A ação acontecerá das 8h às 12h e 120 vagas foram disponibilizadas para avaliação dos casos suspeitos e dos contatos dos casos diagnosticados nos anos anteriores.

Devem estar atentas aos sintomas pessoas com manchas na pele, sensação de fisgada, choque, dormência e formigamento ao longo dos nervos, perda de pelos em algumas áreas, redução da transpiração, inchaço e dor nas mãos, pés e articulações, febre e mal-estar e caroços no corpo.

Para participar da avaliação de casos suspeitos os usuários devem realizar o agendamento pelo telefone (14) 98187-4181, e informar RG, CPF, cartão SUS e endereço completo.
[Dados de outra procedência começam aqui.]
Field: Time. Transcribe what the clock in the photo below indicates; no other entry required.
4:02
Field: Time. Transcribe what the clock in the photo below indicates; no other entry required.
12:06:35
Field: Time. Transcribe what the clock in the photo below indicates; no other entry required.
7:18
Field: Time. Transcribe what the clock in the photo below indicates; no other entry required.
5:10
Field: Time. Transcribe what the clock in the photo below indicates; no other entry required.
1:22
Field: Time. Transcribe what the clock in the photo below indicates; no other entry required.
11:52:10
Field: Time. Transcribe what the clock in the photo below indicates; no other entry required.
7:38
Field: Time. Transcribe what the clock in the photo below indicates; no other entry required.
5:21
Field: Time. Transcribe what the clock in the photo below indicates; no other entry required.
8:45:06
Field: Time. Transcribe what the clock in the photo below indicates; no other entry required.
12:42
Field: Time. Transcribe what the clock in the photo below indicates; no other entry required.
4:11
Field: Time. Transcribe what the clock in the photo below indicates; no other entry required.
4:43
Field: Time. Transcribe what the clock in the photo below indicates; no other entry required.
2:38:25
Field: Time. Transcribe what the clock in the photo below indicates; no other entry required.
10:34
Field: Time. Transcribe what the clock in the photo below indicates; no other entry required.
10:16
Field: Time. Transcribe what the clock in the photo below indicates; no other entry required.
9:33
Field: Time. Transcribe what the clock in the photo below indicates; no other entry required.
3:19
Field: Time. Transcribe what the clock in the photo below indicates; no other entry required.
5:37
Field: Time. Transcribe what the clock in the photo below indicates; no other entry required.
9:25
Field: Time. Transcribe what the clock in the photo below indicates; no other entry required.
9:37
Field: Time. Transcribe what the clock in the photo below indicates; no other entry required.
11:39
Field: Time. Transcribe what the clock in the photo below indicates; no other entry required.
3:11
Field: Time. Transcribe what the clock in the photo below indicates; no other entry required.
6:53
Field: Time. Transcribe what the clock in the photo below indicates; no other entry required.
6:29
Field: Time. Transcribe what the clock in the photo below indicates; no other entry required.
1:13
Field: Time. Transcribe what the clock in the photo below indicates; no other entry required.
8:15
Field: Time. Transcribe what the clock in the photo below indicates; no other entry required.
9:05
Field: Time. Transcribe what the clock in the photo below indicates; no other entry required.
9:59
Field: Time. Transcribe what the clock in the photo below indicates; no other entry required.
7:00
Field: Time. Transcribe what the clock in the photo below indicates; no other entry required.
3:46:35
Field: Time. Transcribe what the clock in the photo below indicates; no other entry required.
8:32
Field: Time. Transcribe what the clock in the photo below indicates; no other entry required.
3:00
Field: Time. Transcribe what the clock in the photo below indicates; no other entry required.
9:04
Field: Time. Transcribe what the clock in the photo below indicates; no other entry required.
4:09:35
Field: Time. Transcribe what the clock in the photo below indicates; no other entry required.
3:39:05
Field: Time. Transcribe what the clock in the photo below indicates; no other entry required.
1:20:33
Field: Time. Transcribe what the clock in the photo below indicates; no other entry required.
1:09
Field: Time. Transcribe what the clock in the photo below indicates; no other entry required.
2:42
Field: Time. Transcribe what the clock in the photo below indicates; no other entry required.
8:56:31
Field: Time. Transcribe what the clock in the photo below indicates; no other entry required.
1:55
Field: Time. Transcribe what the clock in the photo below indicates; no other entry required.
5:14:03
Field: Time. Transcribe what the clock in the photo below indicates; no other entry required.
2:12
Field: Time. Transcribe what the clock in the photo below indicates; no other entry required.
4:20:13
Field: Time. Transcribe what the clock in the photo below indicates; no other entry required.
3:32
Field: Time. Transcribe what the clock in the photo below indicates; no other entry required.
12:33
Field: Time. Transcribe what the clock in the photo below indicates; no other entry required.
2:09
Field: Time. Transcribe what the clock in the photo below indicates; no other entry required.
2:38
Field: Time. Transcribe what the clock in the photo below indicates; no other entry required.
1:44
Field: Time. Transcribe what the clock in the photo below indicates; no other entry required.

O agendamento pode ser feito das 8h às 11h30 e das 13h às 16h de 25/01 a 28/01 ou até o encerramento das vagas.

 

JANEIRO ROXO

A ação faz parte das atividades previstas pela Prefeitura de Bauru, por meio da Secretaria Municipal de Saúde, para a campanha Janeiro Roxo, que visa conscientizar sobre prevenção e tratamento à hanseníase, doença infecciosa crônica que ainda enfrenta estigma e preconceito.

De acordo com a Secretaria da Saúde, em Bauru, durante o ano de 2021, oito pessoas tiveram contato com a hanseníase. Em 2020, esse total era de onze diagnosticados. E em 2019, foram confirmados sete casos na cidade.

“A pandemia atrapalhou muito as ações de busca ativa nas unidades, pois os atendimentos de rotina estavam suspensos, o que ocasionou uma queda nos casos em 2020 e 2021”, relata Islaine Maressa Lira Pelegrina, enfermeira chefe do Centro de Referência em Moléstias Infecciosas (CRMI).

A Sociedade Brasileira de Dermatologia (SBD) indica que cerca de 30 mil novos casos da doença são identificados, todos os anos, em todo o território nacional.

Segundo dados de 2021 da Fundação Oswaldo Cruz (Fiocruz), o Brasil ocupa a 2ª posição no mundo em maior número de casos, entre os países que diagnosticam a doença, ficando atrás apenas da Índia.

A campanha proporciona o diagnóstico precoce evitando as complicações da doença.